Paso a lo placentero y (me) pregunto: ¿en qué momento me dejó de gustar TANTO Scarlett Johansson? Respuesta fácil: con las peliculitas muy malas de W. A. Si esa distancia se había acortado bastante con Un zoológico en casa donde estaba simplemente adorable (ya sé que parece un término muy tilingo pero no encontré otro más apropiado) acá no me queda otra que utilizar «desquiciante»: pelirroja, pilcha negra muuuy ceñida, una actitud entre irónica y canchera, y «esa » voz (te entiendo tanto Joaquín).
Y si hablo de ironía me es imposible omitir a Samuel L. Jackson.
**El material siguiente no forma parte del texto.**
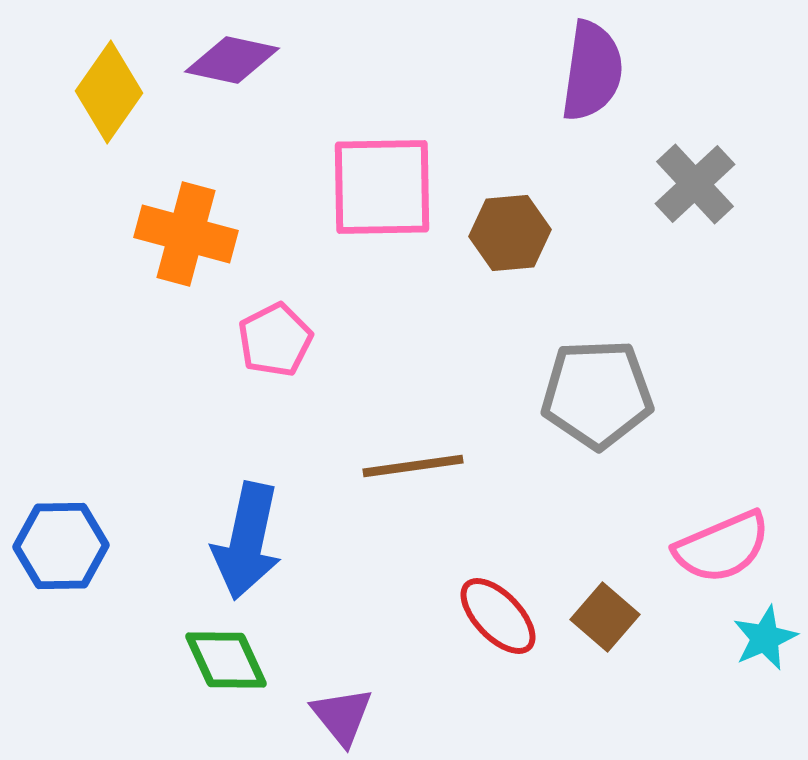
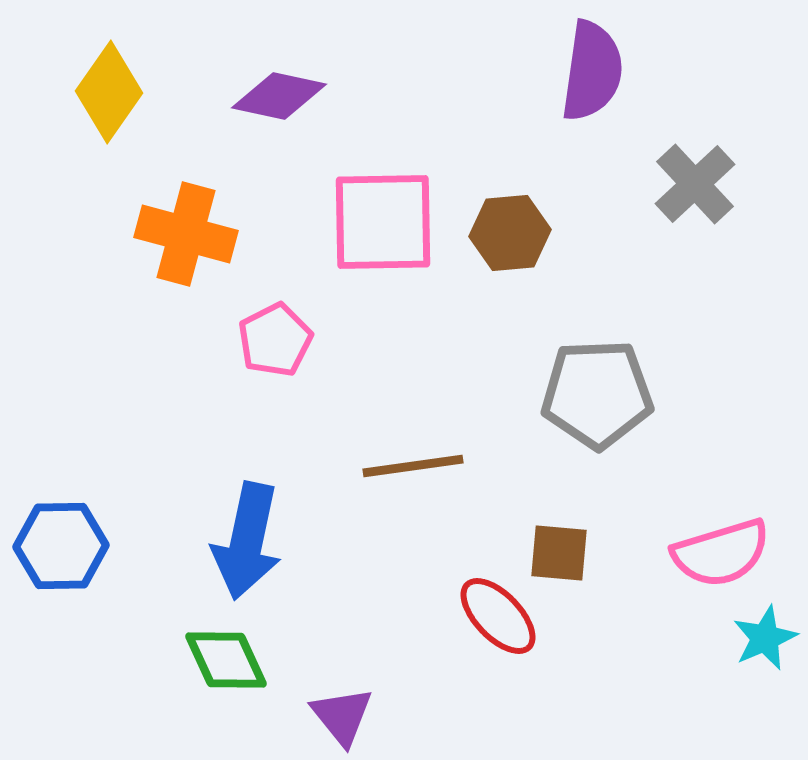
purple diamond: moved 47 px right, 36 px down
pink square: moved 1 px right, 35 px down
pink semicircle: moved 1 px left, 6 px down; rotated 6 degrees clockwise
brown square: moved 46 px left, 64 px up; rotated 36 degrees counterclockwise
Pero además de mencionar su ironía creo que no es de ninguna manera casual que Samuel sea uno de los instaladores permanentes de la teoría «del mal menor». Y tiene su costado de lógica. Porque si bien ese lugar no es tranquilizador, siempre es preferible tener a Samuel Jackson de tu lado. Mucho peor es tenerlo en contra. Tipo jodido: de expresión ilegible o rostro engañosamente comunicativo, tiene aún en sus momentos más tremendos una virtud: hacerse siempre un espacio para la ironía. De hecho, el mejor momento humorístico de la película (a la que, por cierto, no le sobra el humor) es cuando confiesa en qué momento comenzó a sospechar/dudar de Alexander Pierce, el personaje de Robert Redford). Un crack.
Y ya que menciono al rubio actor de África mía y al excelente director de Nada es para siempre quiero compartir algo que pensaba una y otra vez y con bastante inquietud mientras veía El Capitán América: ¿qué le pasó en la cara a Robert Redford? Espantoso. Un Dorian Gray al revés. A falta de cuadro en perfecto estado que lo certifique, en algún momento se ve una foto de cuando Redford era, según palabras que usaba mi mamá, «tan pintón», y el contraste fue brutal pero útil: le di menos bola a esta larguísima pavada y me puse a reflexionar sobre el paso del tiempo, doloroso pero indispensable.
Parafraseando a alguien (y auguro para mí cien años de perdón, si le damos entidad a los refranes) creo que hay que dejar de hacer películas de superhéroes por dos años.
Capitán América y el soldado de invierno (Captain America: The Winter Soldier, EUA, 2014), de Anthony Russo, Joe Russo, Joss Whedon, con Chris Evans, Samuel L. Jackson, Scarlett Johansson, Robert Redford, Sebastian Stan, 136’.